To reduce the impact of HAIs in health care system and maximize patient health, facilities must strive to put the following three strategies into action:

1. Implement facility-wide training programs. Research presented by the CDC shows that when health care facilities, care teams, and individual practitioners are aware of infection problems and take specific steps to prevent them, rates of certain HAIs can decrease by more than 70 percent.

By implementing a training program that addresses issues health care staff members encounter on a daily basis, every member of the facility's team will be educated to make a difference and improve patient care. There will be a noticeable shift in focus in every corner of the facility, from sheer project efficiency to maximizing safety and preventing the spread of infection.
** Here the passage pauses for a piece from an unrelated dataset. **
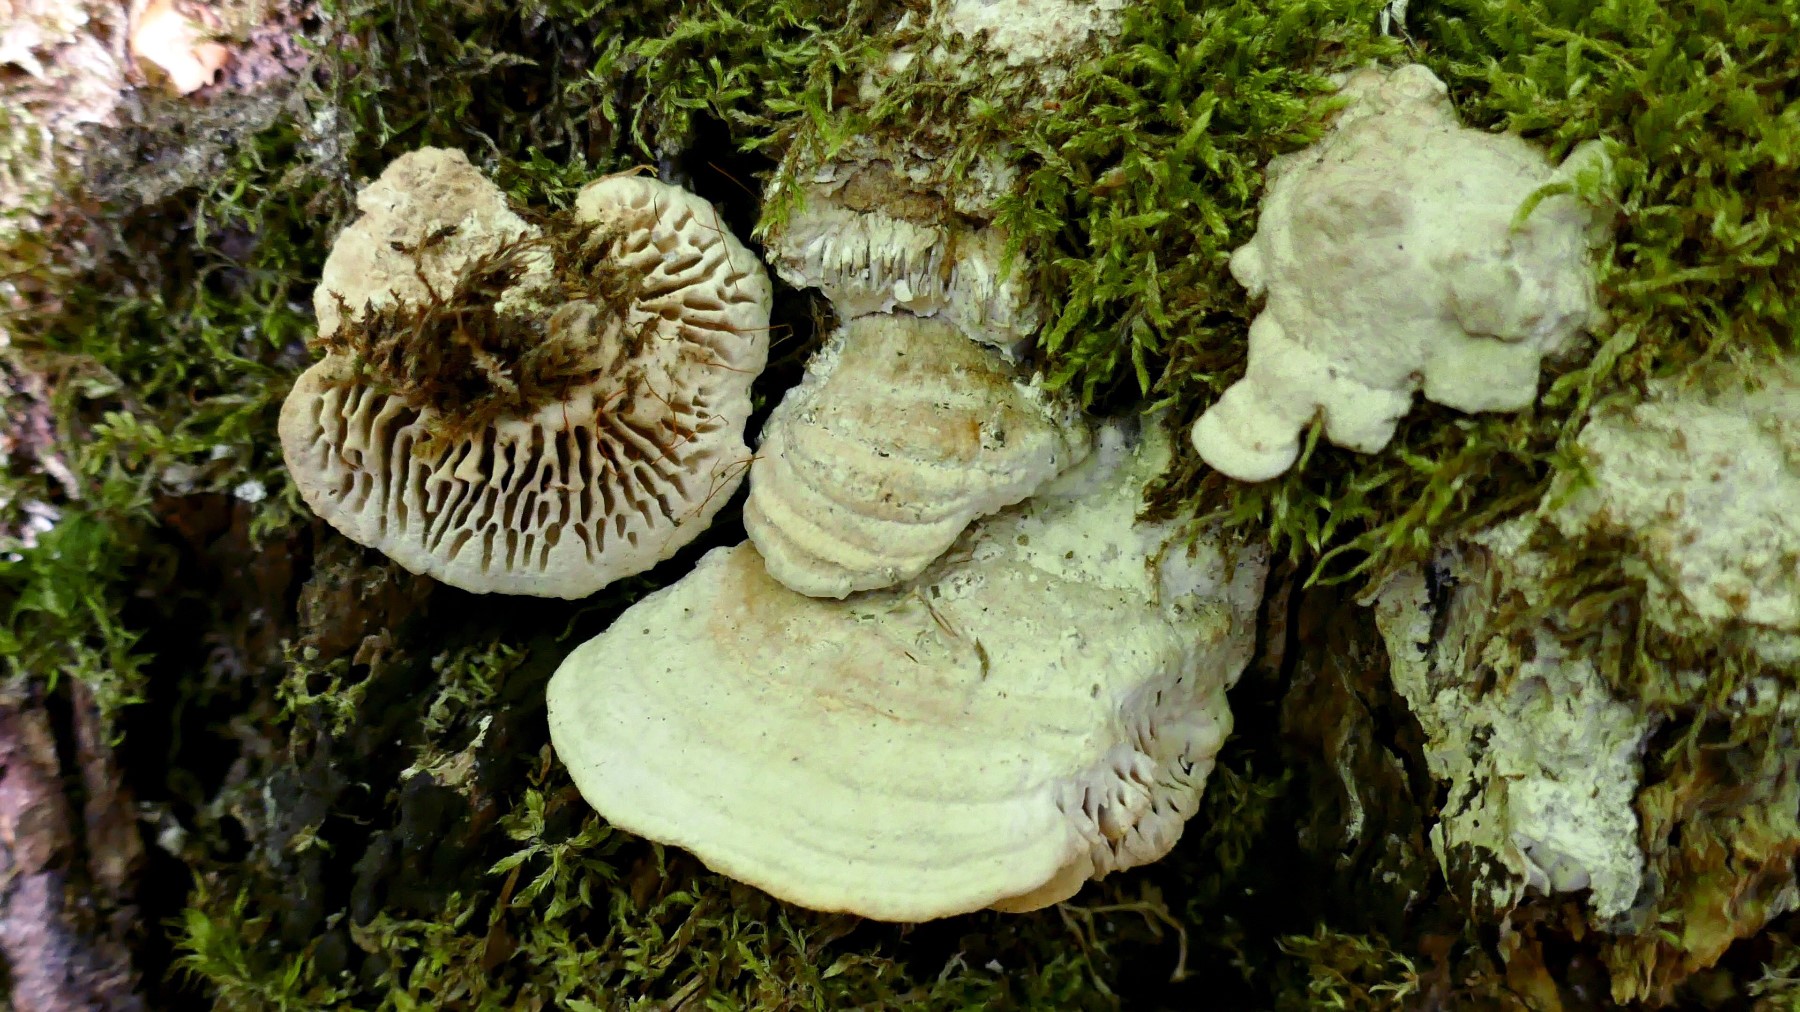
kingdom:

2. Hire educated and accountable vendors. State law requires most restaurant vendors to take training courses on food handling before they enter the kitchen or begin preparing food for customers. Despite CDC recommendations, however, there is no such law requiring infection prevention training for any construction worker or other vendor working in a health care facility. CMS is now pushing enforcement to shore up this weakness.

The first step a hospital can take to improve HAI rates is to require all vendor employees who set foot in the hospital to complete a training course and learn about their role in HAI prevention. This includes HVAC, electrical, painting, plumbing, flooring, general contractor, and subcontractor vendor employees. Without a facility requirement, vendors and construction staff will remain unaware and unconcerned with the facility's infection rates.

3. Encourage feedback from patients to identify areas in need of improvement. In order to identify mishandled procedures or material that may be contributing to the spread of HAIs, patient satisfaction scores must be acknowledged by every member of the facility's team. Patients should be encouraged to learn the rates of infection for the health care facility they choose and have basic knowledge as to how HAIs spread.

Giving patients the opportunity to educate themselves about HAIs through brochures, signage, and verbal communication with their practitioners will empower them to take more control of their stay in the facility and act as additional enforcers of infection prevention. When patients have the confidence to speak up to practitioners and remind them, for example, to wash their hands before taking their pulse, the risk of infection is lowered.

The only way to mitigate the risk of HAIs--which are now claiming more lives annually than AIDs, breast cancer, and car accidents combined--is to promote awareness of how infections spread and create a facility-wide system of prevention.

Once your facility's team is educated about the impact of HAIs and their role in minimizing the spread of fatal infections, you're one step closer to a safer, more efficient facility.